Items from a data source
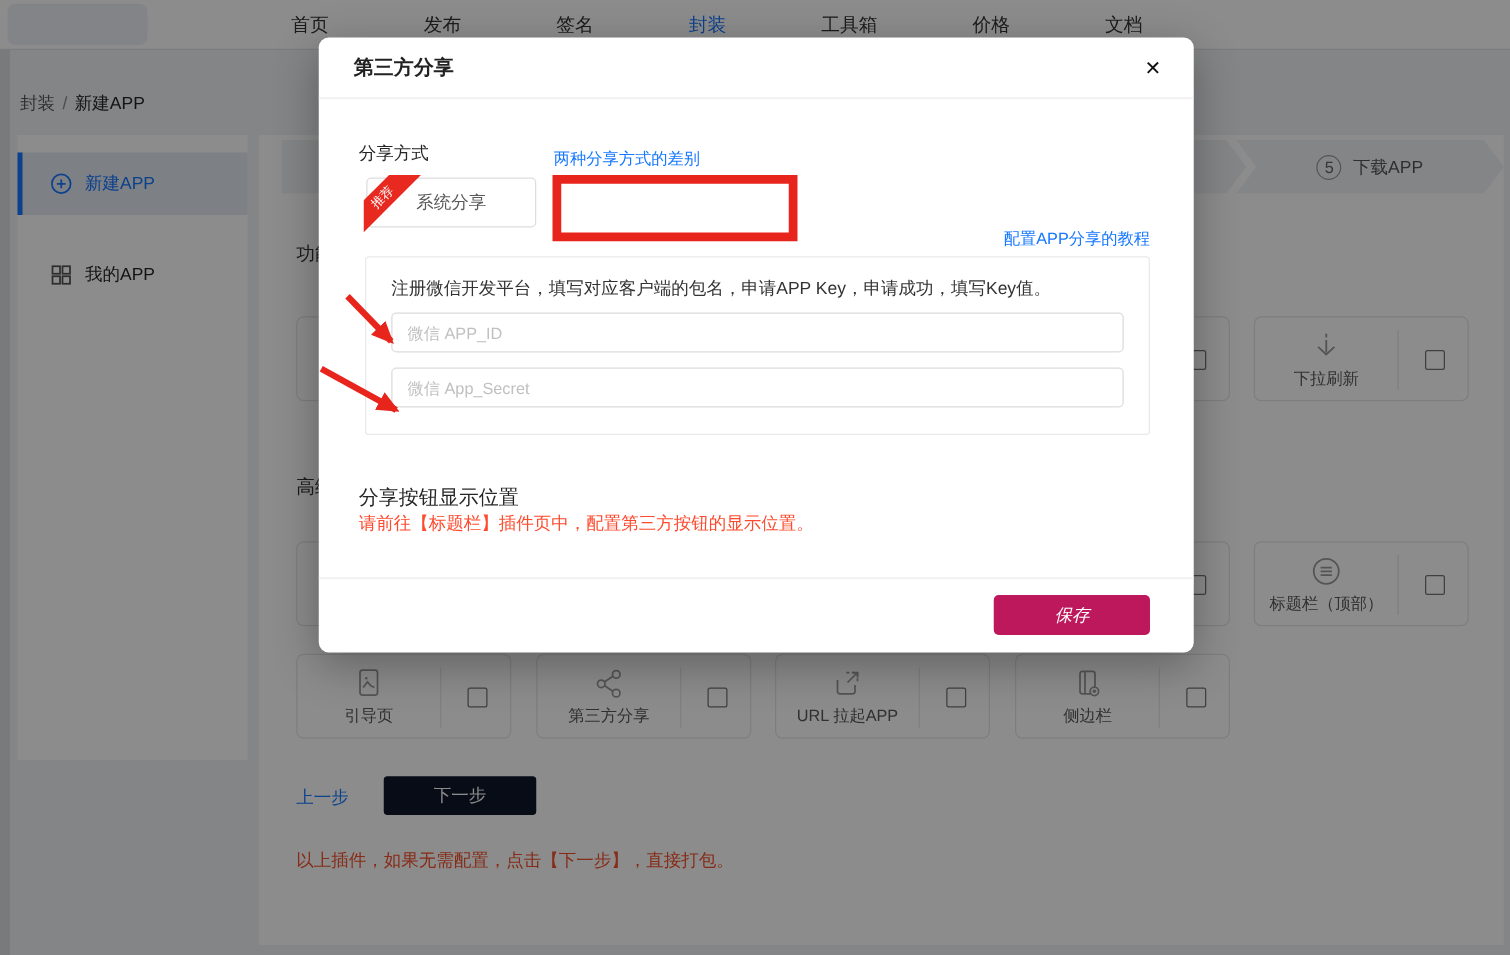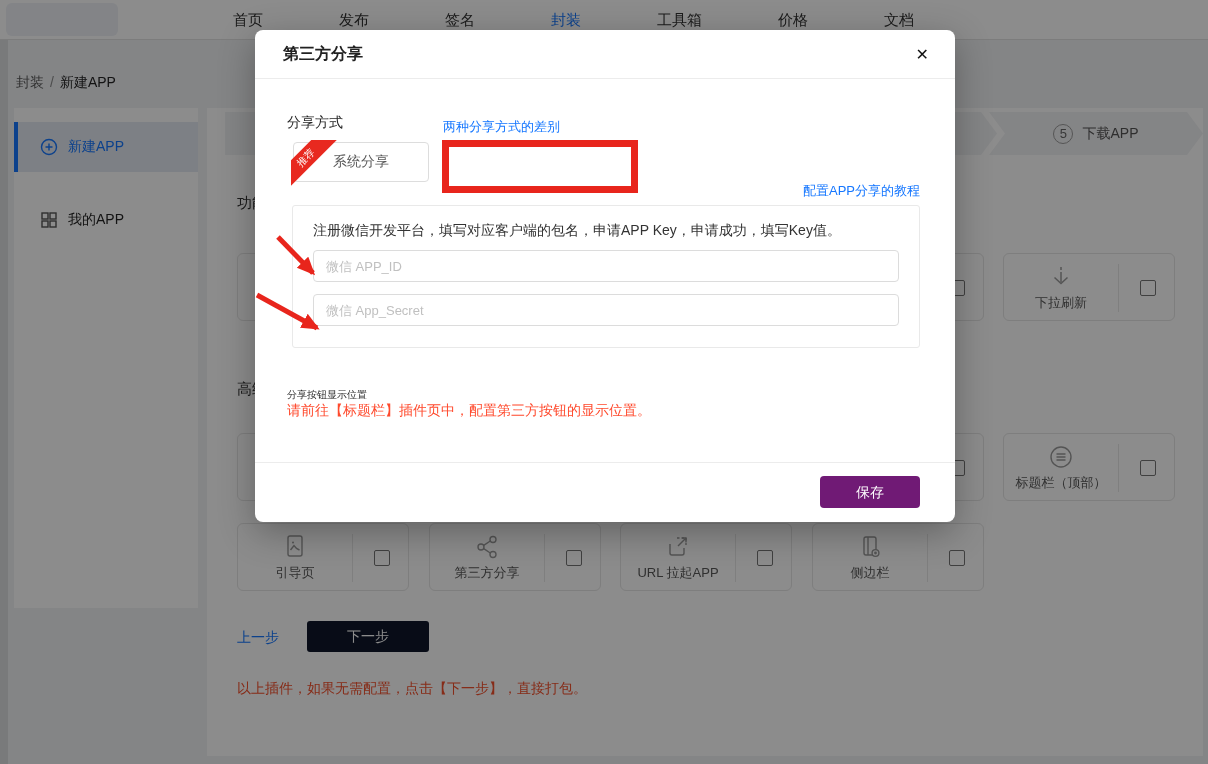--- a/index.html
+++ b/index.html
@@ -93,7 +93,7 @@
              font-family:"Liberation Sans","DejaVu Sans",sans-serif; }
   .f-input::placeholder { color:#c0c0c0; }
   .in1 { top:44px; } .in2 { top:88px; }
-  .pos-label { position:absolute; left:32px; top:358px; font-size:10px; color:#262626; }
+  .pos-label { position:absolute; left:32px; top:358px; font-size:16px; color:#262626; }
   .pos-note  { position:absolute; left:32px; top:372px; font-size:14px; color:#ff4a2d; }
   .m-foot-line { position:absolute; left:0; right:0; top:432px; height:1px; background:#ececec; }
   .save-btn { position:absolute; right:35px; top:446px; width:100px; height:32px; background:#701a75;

◆ ACTIVITY
Check each line of the records for the word "color", then state how many lines have it, as a number only.

◆ EXERCISE RESULT
4